Consider $\eta \colon [-1,0] \to \mathbb{R}$ of bounded variation and define the (delay) operator $\Phi \colon \mathcal{C}[-1,0] \to \mathbb{R}$ by
$$\Phi f = \int_{-1}^{0} f d \eta$$
for $f \in \mathcal{C}[-1,0]$ where the integral is the Riemann-Stieltjes integral.
$\Phi$ is a bounded linear operator acting on $\mathcal{C}[-1,0]$ and so by continuous embeddings it is a bounded linear operator acting on the Sobolev space $W^{1,2}[-1,0]$.
Now [Bátkai, András, and Susanna Piazzera. Semigroups for delay equations. CRC Press, 2005.] p.69 example 3.28 claims that $$\Phi f= f(-1), f \in W^{1,2}[-1,0]$$ is representable in the integral form before and it is a bounded linear operator.
But $\eta$ in this case should be the Dirac's delta in $-1$, i.e. $\eta = \delta_{-1}$.
It feels weird that it is a bounded linear operator on $W^{1,2}$ when usually distributions are defined as linear continuous functionals on $C_{0}^{\infty}$ which is a much smaller space?

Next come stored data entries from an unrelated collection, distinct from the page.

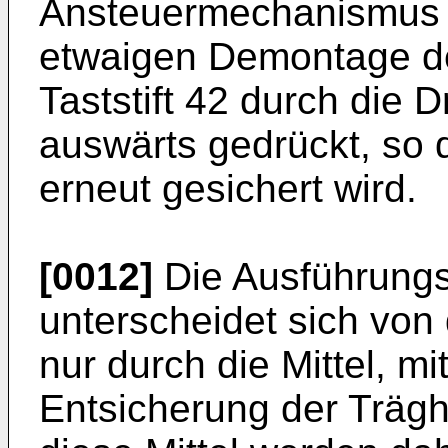
Ansteuermechanismus en
etwaigen Demontage de
Taststift 42 durch die 
auswärts gedrückt, so 
erneut gesichert wird.
[0012]
Die Ausführungs
unterscheidet sich von
nur durch die Mittel, m
Entsicherung der Trägh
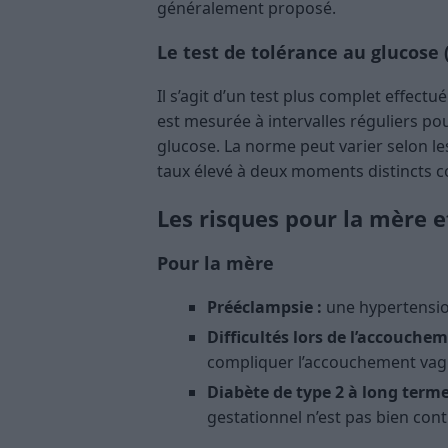
généralement proposé.
Le test de tolérance au glucose 
Il s’agit d’un test plus complet effect
est mesurée à intervalles réguliers po
glucose. La norme peut varier selon l
taux élevé à deux moments distincts c
Les risques pour la mère e
Pour la mère
Prééclampsie :
une hypertensio
Difficultés lors de l’accouchem
compliquer l’accouchement vagi
Diabète de type 2 à long terme
gestationnel n’est pas bien cont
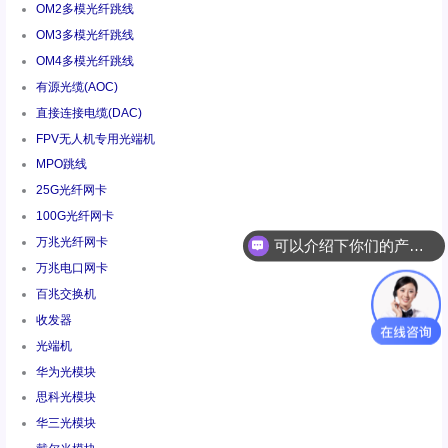
OM2多模光纤跳线
OM3多模光纤跳线
OM4多模光纤跳线
有源光缆(AOC)
直接连接电缆(DAC)
FPV无人机专用光端机
MPO跳线
25G光纤网卡
可以介绍下你们的产品么
100G光纤网卡
万兆光纤网卡
你们是怎么收费的呢
万兆电口网卡
百兆交换机
收发器
光端机
华为光模块
思科光模块
华三光模块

I mean ok this should be another way to define functionals from distributions right?
From the point of view of calcultions it seems like that: $$|\Phi f|= |f(-1)| \leq |f|_{\mathcal{C}^0} \leq C |f|_{W^{1,2}}$$ where $|\cdot|_{\mathcal{C}^0}$ is the sup norm.
Anyway since $\eta= \delta_{-1}$ is not a function can you define the Riemann-Stieltjes integral correctly?